IBM’s SlamTracker technology is one of the most expansive data-related undertakings in tennis history, but questions about its real value remain. Most of the criticism has centered on its Keys to the Match feature, which IBM touts as an example of its “predictive analytics.” A 2013 Wall Street Journal analysis by Carl Bialik, who now writes for ESPN’s data-driven FiveThirtyEight blog, found losing players achieved as many or more statistical “keys” to victory as winning players in about one-third of matches. That’s not a great success rate for IBM.

Jeff Sackmann, a noted baseball and tennis analytics expert, founded Tennis Abstract five years ago after he noticed a void in publicly accessible tennis data. On their website, Sackmann and his team of volunteers have compiled years of raw data and statistics for use in identifying player trends and debunking tennis myths.

While Sackmann praised IBM’s comprehensive effort at gathering match data at Grand Slam events, he, like Bialik, has concerns about the program’s reliability. He’s also skeptical about just how valuable SlamTracker is to growth of data analysis in tennis.

“Ultimately, they aren’t doing much with the data they have, and they aren’t releasing any data to the public,” said Sackmann. “So their efforts are mostly geared toward marketing themselves and creating shining graphics for TV broadcasts. I’m not in a position to judge the success of the latter, but they aren’t doing much for tennis analytics in general.”

An Expensive (But Valuable) Service

As more tennis players begin to recognize the value of big data, some professionals, including longtime instructor Warren Pretorius, have succeeded in monetizing analytics services. Pretorius played college tennis at Weber State University in Utah and later became a tennis consultant for Dartfish, a Swiss video-analysis company that once worked with Billy Beane of “Moneyball” fame, among many other clients.

These days, Pretorius runs Tennis Analytics, a service that, like IBM, combines statistical analysis with actual match film. Pretorius’ past list of professional clients includes Novak Djokovic, Maria Sharapova and Grigor Dmitrov. He also works with several NCAA tennis programs, and with Kleger and Rubin at the John McEnroe Tennis Academy.

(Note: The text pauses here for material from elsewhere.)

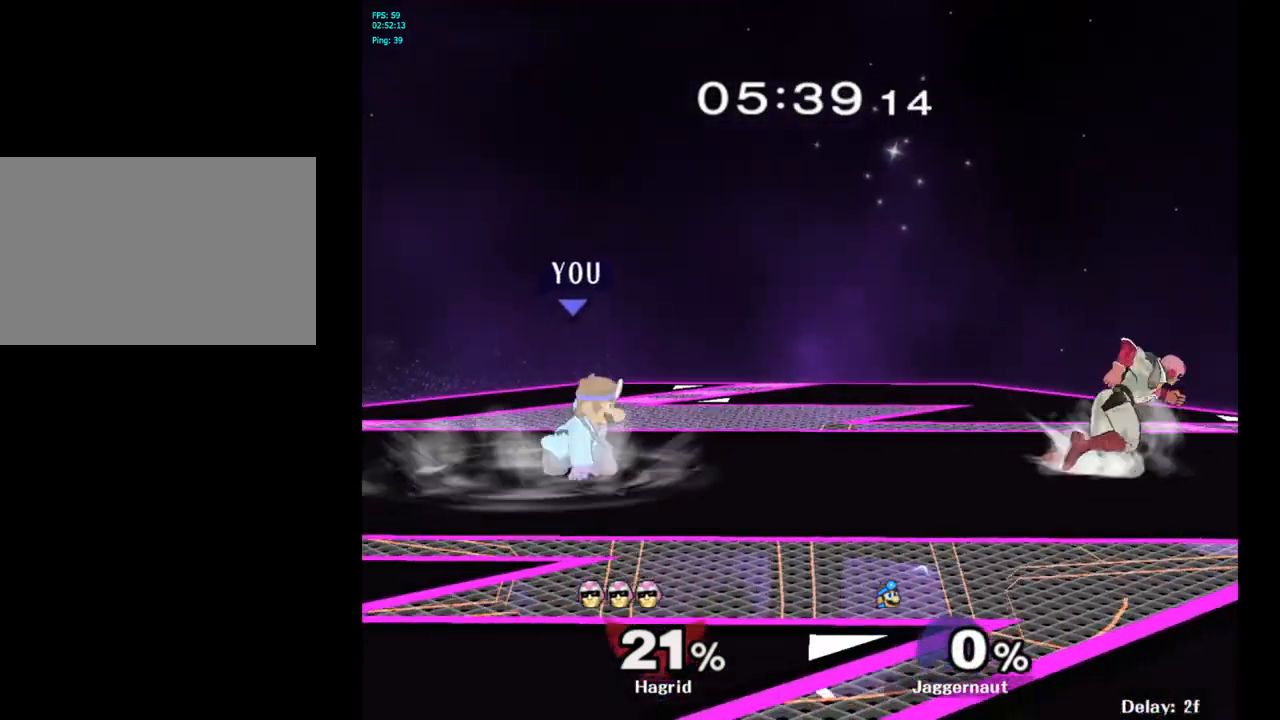
{"buttons": [], "left_stick": "right", "right_stick": "center", "events": [[33, "left_stick", "right"]]}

Pretorius works with a staff of 12, including three full-time employees, to log countless hours of tennis footage into databases for his clients. Rather than sitting through an entire three-hour match, coaches can simply view footage sorted by whatever mind-bogglingly specific parameters they wish.

“They can say, ‘I want to take a look at all the 30-0 points where my player served a second serve wide and the return was cross-court and short. I just want to see those points.’ And they can view just that,” Pretorius said.

Tennis Analytics also implements expansive quality-control checks to ensure the accuracy of the information it provides to clients, Pretorius said. Would-be employees of the company have to achieve 97 percent accuracy on a collection of “control matches,” correctly identifying instances such as forehand winners and unforced errors, before they are allowed to assess client data.

Analysis of this depth can be expensive, even though Pretorius argues Tennis Analytics is actually one of the cheaper services on the market. Most NCAA schools operate on razor-thin athletic budgets, with many reliant on public subsidies to survive. In that environment, it can be difficult to justify paying thousands of dollars for video software.

College teams can buy 200 hours of video analysis for $11,650. Individual player rates run $555 for 10 hours. Services for professional players or tennis academies, which often ask for data on an even deeper level, are more expensive, but Pretorius would not discuss specifics.

At John McEnroe Tennis Academy, Kleger said the video analysis data is simply too expensive to be purchased for use on every single player. The academy is still trying to figure out how best to use its resources, to weigh the costs of programs like Tennis Analytics against their demonstrable on-court benefits. Right now, top players like Rubin, who turned pro earlier this summer, are given priority.

“As the game progresses, the margins between players have become so minute that every little edge that you can get is going to be important,” Kleger said. “I think analytics are going to be a big part of that.”